You do not need to turn these in. These are just some additional practice questions for the midterm. You shouldn’t treat this as a practice midterm though as these questions are only for the new material since the previous question.
For this problem, suppose that unconfoundedness holds.
Define \(CATE(X) = \mathbb{E}[Y(1) - Y(0) | X]\). Is \(CATE(X)\) identified in this setting? If yes, provide an expression for it.
Define \(CATT(X) = \mathbb{E}[Y(1) - Y(0) | X, D=1]\). Is \(CATT(X)\) identified in this setting? If yes, provide an expression for it.
Provide an explanation/comparison for the results you get in parts (a) and (b).
In class, we mentioned that, for some function \(g(X)\), it held that
\[\begin{align*} \mathbb{E}[g(X)|D=1] = \mathbb{E}\left[ \frac{p(X)(1-p)}{(1-p(X))p} g(X) \big| D=0 \right] \end{align*}\]
Provide a mathematical explanation for why this holds. For simplicity, you can suppose that \(X\) is continuously distributed in your explanation.
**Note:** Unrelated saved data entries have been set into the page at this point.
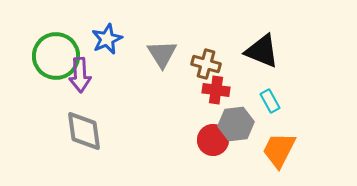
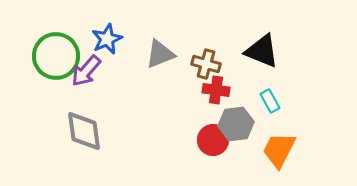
gray triangle: moved 2 px left; rotated 40 degrees clockwise
purple arrow: moved 6 px right, 4 px up; rotated 44 degrees clockwise
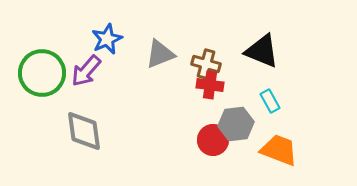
green circle: moved 14 px left, 17 px down
red cross: moved 6 px left, 5 px up
orange trapezoid: rotated 84 degrees clockwise
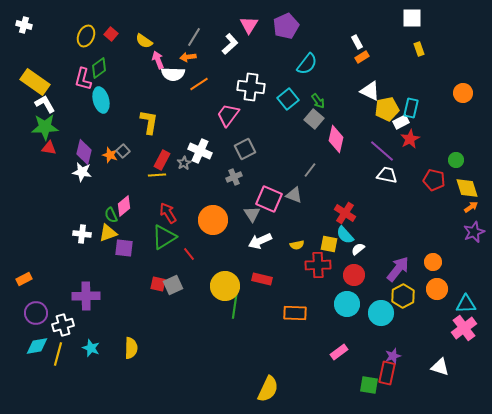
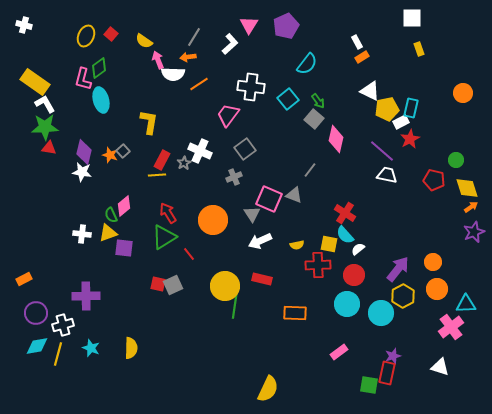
gray square at (245, 149): rotated 10 degrees counterclockwise
pink cross at (464, 328): moved 13 px left, 1 px up
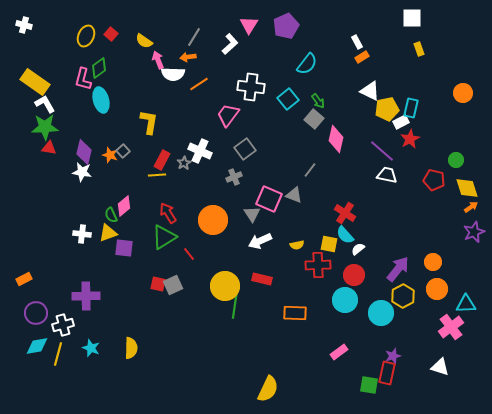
cyan circle at (347, 304): moved 2 px left, 4 px up
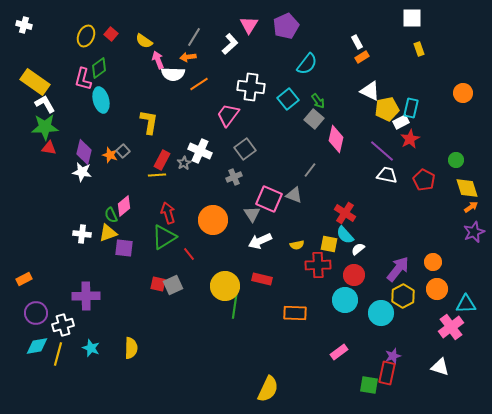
red pentagon at (434, 180): moved 10 px left; rotated 15 degrees clockwise
red arrow at (168, 213): rotated 15 degrees clockwise
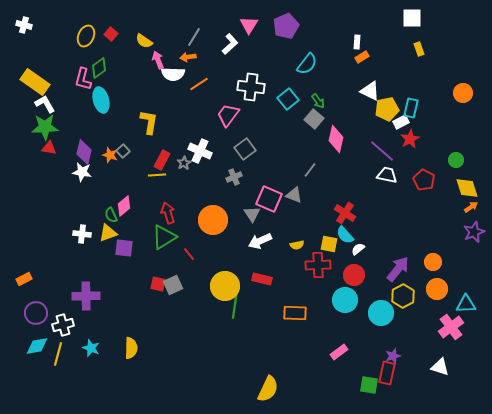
white rectangle at (357, 42): rotated 32 degrees clockwise
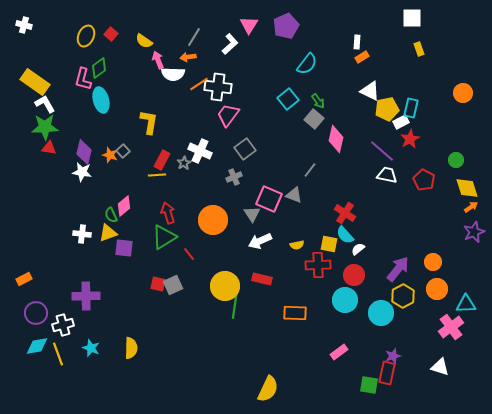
white cross at (251, 87): moved 33 px left
yellow line at (58, 354): rotated 35 degrees counterclockwise
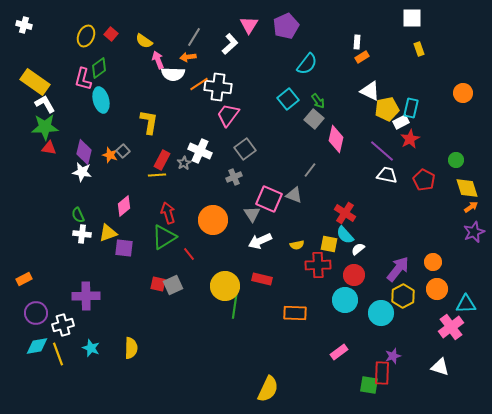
green semicircle at (111, 215): moved 33 px left
red rectangle at (387, 373): moved 5 px left; rotated 10 degrees counterclockwise
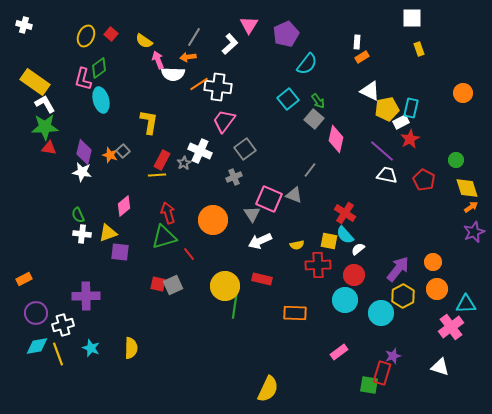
purple pentagon at (286, 26): moved 8 px down
pink trapezoid at (228, 115): moved 4 px left, 6 px down
green triangle at (164, 237): rotated 16 degrees clockwise
yellow square at (329, 244): moved 3 px up
purple square at (124, 248): moved 4 px left, 4 px down
red rectangle at (382, 373): rotated 15 degrees clockwise
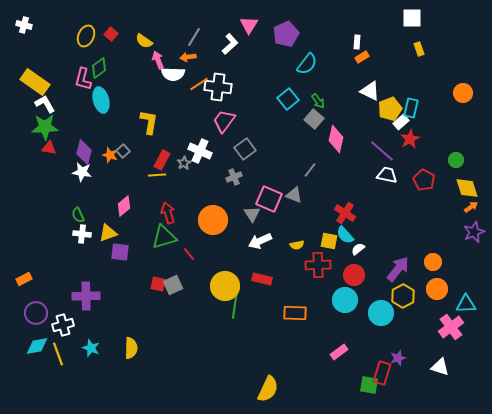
yellow pentagon at (387, 109): moved 3 px right; rotated 10 degrees counterclockwise
white rectangle at (401, 122): rotated 14 degrees counterclockwise
purple star at (393, 356): moved 5 px right, 2 px down
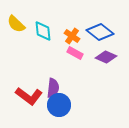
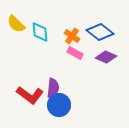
cyan diamond: moved 3 px left, 1 px down
red L-shape: moved 1 px right, 1 px up
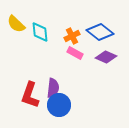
orange cross: rotated 28 degrees clockwise
red L-shape: rotated 72 degrees clockwise
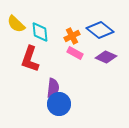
blue diamond: moved 2 px up
red L-shape: moved 36 px up
blue circle: moved 1 px up
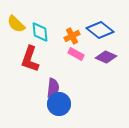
pink rectangle: moved 1 px right, 1 px down
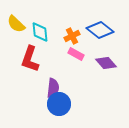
purple diamond: moved 6 px down; rotated 25 degrees clockwise
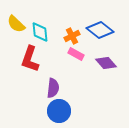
blue circle: moved 7 px down
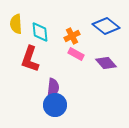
yellow semicircle: rotated 42 degrees clockwise
blue diamond: moved 6 px right, 4 px up
blue circle: moved 4 px left, 6 px up
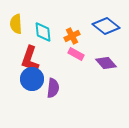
cyan diamond: moved 3 px right
blue circle: moved 23 px left, 26 px up
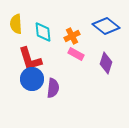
red L-shape: rotated 36 degrees counterclockwise
purple diamond: rotated 60 degrees clockwise
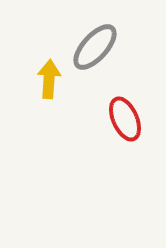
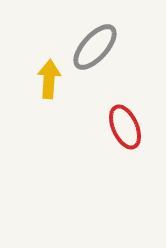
red ellipse: moved 8 px down
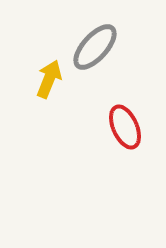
yellow arrow: rotated 18 degrees clockwise
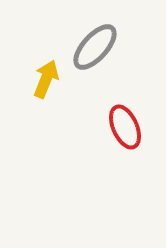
yellow arrow: moved 3 px left
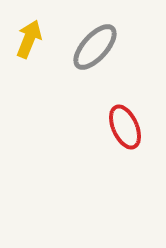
yellow arrow: moved 17 px left, 40 px up
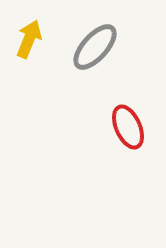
red ellipse: moved 3 px right
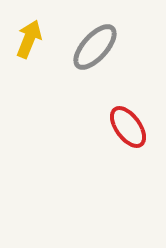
red ellipse: rotated 12 degrees counterclockwise
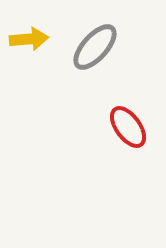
yellow arrow: rotated 63 degrees clockwise
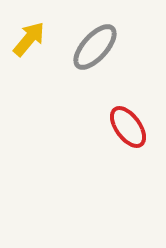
yellow arrow: rotated 45 degrees counterclockwise
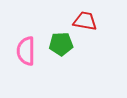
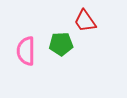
red trapezoid: rotated 135 degrees counterclockwise
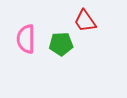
pink semicircle: moved 12 px up
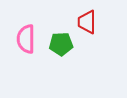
red trapezoid: moved 2 px right, 1 px down; rotated 35 degrees clockwise
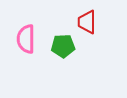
green pentagon: moved 2 px right, 2 px down
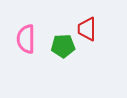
red trapezoid: moved 7 px down
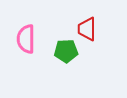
green pentagon: moved 3 px right, 5 px down
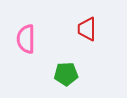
green pentagon: moved 23 px down
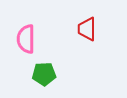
green pentagon: moved 22 px left
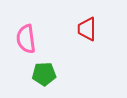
pink semicircle: rotated 8 degrees counterclockwise
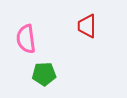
red trapezoid: moved 3 px up
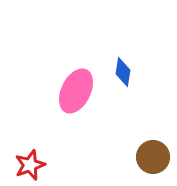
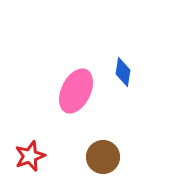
brown circle: moved 50 px left
red star: moved 9 px up
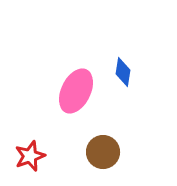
brown circle: moved 5 px up
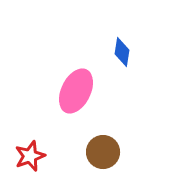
blue diamond: moved 1 px left, 20 px up
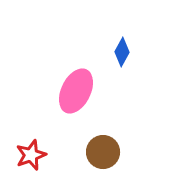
blue diamond: rotated 20 degrees clockwise
red star: moved 1 px right, 1 px up
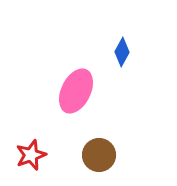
brown circle: moved 4 px left, 3 px down
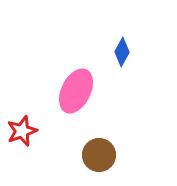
red star: moved 9 px left, 24 px up
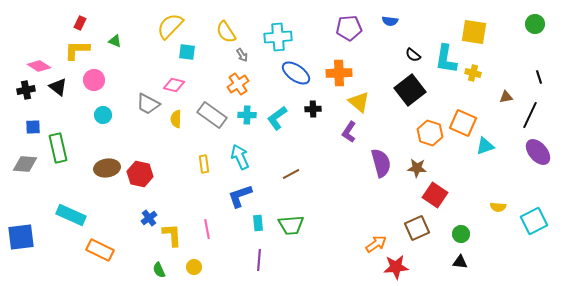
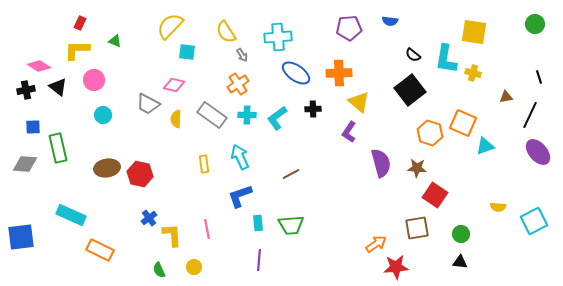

Consider the regression \(Y_i = \alpha D_i + X_i'\beta_0 + e_i\). Suppose that unconfoundedness and overlap both hold. Show that \[\begin{align*} \alpha = \mathbb{E}[w(D,X) CATE(X)] \end{align*}\] where \(CATE(X)\) is defined above and \(w(D,X) = \displaystyle \frac{D(1-\textrm{L}(D|X))}{\mathbb{E}\big[(D-\textrm{L}(D|X))^2\big]}\) if either (i) \(p(X) = \textrm{L}(D|X)\) or (ii) \(\mathbb{E}[Y|X,D=0] = \textrm{L}_0(Y|X)\). To show this result, you can use as a starting part either of the two decompositions for \(\alpha\) that we discussed in class.